Auction houses, which benefit from the sudden demand, are quick to downplay the shift. “It’s not so much taste change as taste expansion,” said Robert Manley, deputy chairman at Phillips. 

Brooke Lampley, Sotheby’s chairman and global head of fine art, acknowledged “a perception of shifting tastes,” but offered another way to look at it. 

“It’s a question of supply,” she said. “What was available during the pandemic for collectors to buy was great art from living artists [on the primary market]. The incredible demand for those works then of course promotes their resale at auction, because there is a clear access issue around primary market works. Prices are promoted by this dynamic.”

Then, there is the matter of quality. The best material, Lampley said, is “what attracts collectors in the widest spectrum,” regardless of when it was made. 

Gustave Caillebotte, <i>Young Man at His Window</i>, (1876). Courtesy of Christie's Images, Ltd.

Gustave Caillebotte, Young Man at His Window, (1876). Courtesy of Christie’s Images, Ltd.

Christie’s sale on Thursday of the collection of Edwin Cox, who died last year, proved Lampley’s point, with all 23 top-flight, fresh-to-market works of Impressionist art finding buyers, and three paintings by Van Gogh alone fetching $153.9 million. The Getty Museum bought a masterpiece by Gustave Caillebotte, Jeune homme à sa fenêtre (Young Man at His Window) (1876), for $53 million.

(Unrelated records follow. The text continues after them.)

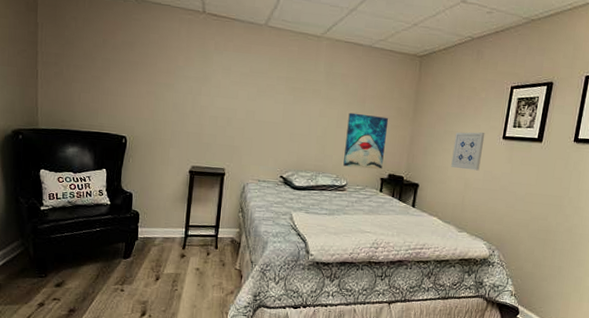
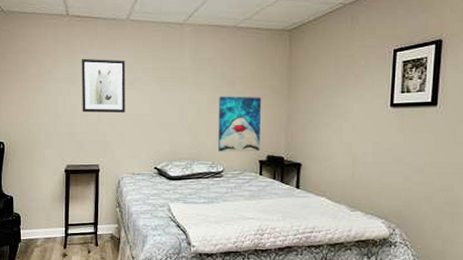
wall art: none [211,59,260,119] -> present [81,58,126,113]
wall art: present [451,132,485,171] -> none [335,102,370,144]

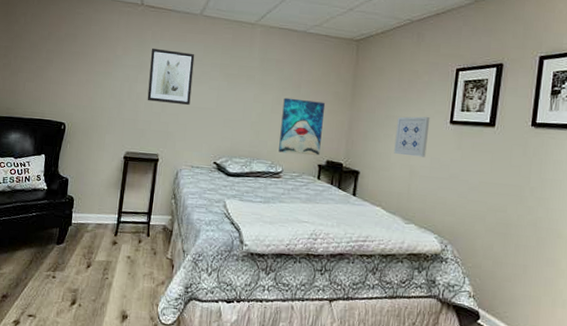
wall art: none [335,102,370,144] -> present [394,116,430,158]

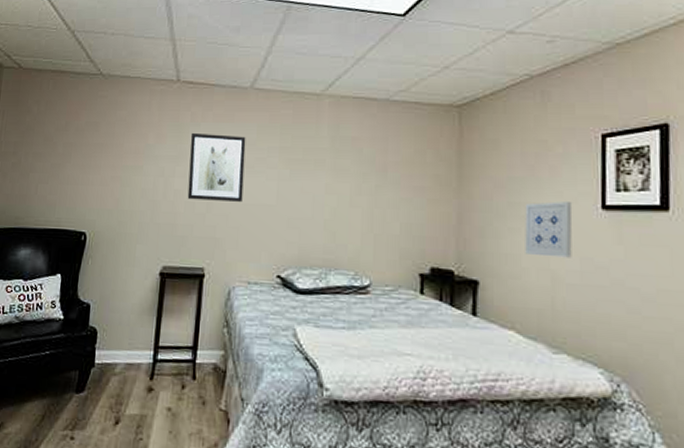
wall art: present [278,97,326,156] -> none [363,186,423,262]

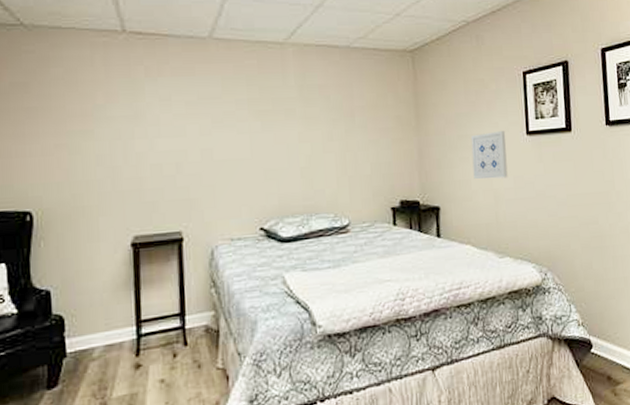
wall art: present [187,132,246,202] -> none [147,88,215,162]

Sotheby’s is working to ensure that the Macklowe material is just as well advertised to potential clients, sending the works on tour to Taipei, Hong Kong, London, Los Angeles, and Paris before they arrived in New York. It’s also pulling out all the stops to encourage a younger generation to view the material as cool. This week, the house hosted rapper A$AP Ferg and a flock of influencers to take photos with Sotheby’s chief executive officer Charles Stewart—and post them amply on social media.

That’s the strategy these days, Lampley said: “It’s people coming in and seeing the collection and telling all of their friends and acquaintances that it’s a must-see because it represents the very best of what the art market has to offer.”